*WORK INSTRUCTION 1*.
Decide whether each statement agrees with the article about the Portland Development Commission contest, answering yes or no and quoting the words of the article that settle it. (a) The conference takes place in Santa Clara, California. (b) Portland finished 125th in the 2015 Best Cities to Start a Business study. (c) The PDC has the resources to bring five people as part of the contest.
*WORK INSTRUCTION 2*.
List every vertical that the article about the Portland Development Commission contest says will be included at TiEcon.
*WORK INSTRUCTION 3*.
According to the article about the Portland Development Commission contest, on what date will the contest winners be announced?

*PASSAGE TO READ*.

====================

The winner of a Portland Development Commission contest will get a chance to hype its company and city at a global entrepreneurship conference.

Whoever the PDC selects will get booth space at the conference expo, event entry, and accommodations, the Portland Business Journal reports.

The PDC’s contest builds on its work with the Startup PDX Challenge, which aims to accelerate startups. This year the program is focused on companies being built by diverse founding teams. The PDC has the resources to bring three people as part of this contest, said Jared Wiener, software industry liaison and senior project manager. The application process ends at noon on April 30. The winners will be announced May 4. The conference is May 15 and May 16 in Santa Clara, California. As part of the contest’s impetus, PDC points to growing Portland companies such as Simple and Cozy, which started elsewhere but moved to the Rose City while their teams were still small.

“We want to make sure everyone is aware of Portland. The conference has 5,000 attendees, many are entrepreneurs,” Wiener said. “Once companies get to a certain size they can move a team of, say, five here and grow.”

The following verticals will be included at TiEcon:

  • Security
  • Health care
  • Cloud
  • Internet of Things
  • Data economy

Act-On Software, Nouvola and CloudEngage (among others) will be at the conference, according to PBJ.

A recent WalletHub study found that Portland isn’t the best place to start a business.

And, that may be an understatement as Portland finished 139th in the 2015 Best Cities to Start a Business study.

From Portland Business Journal:

WalletHub used 13 metrics in devising the ratings. Portland ranked 72nd in the depth of its employee pool, 120th in terms of cost of living, 126th in a “hardest working population” measure,” 132nd in access to financing and 138th in terms of number of small businesses per capita.

Shreveport, Louisiana topped the list while Tulsa, Oklahoma ranked second.

The entire West Coast did not fare well in the study: Seattle finished 125th, San Francisco was 130th. Spokane (20th) finished the best out of the cities ranked from the three West Coast states. Of the bottom 14 in the 150-city list, 11 of them were from the West Coast.

====================

Collection entries
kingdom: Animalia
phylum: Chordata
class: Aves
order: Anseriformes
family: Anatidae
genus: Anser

====================

*YOUR SOLUTION 1*.
(a) Yes: "The conference is May 15 and May 16 in Santa Clara, California."
(b) No: "Portland finished 139th in the 2015 Best Cities to Start a Business study."
(c) No: "The PDC has the resources to bring three people as part of this contest"

*YOUR SOLUTION 2*.
Security, health care, cloud, Internet of Things, data economy

*YOUR SOLUTION 3*.
May 4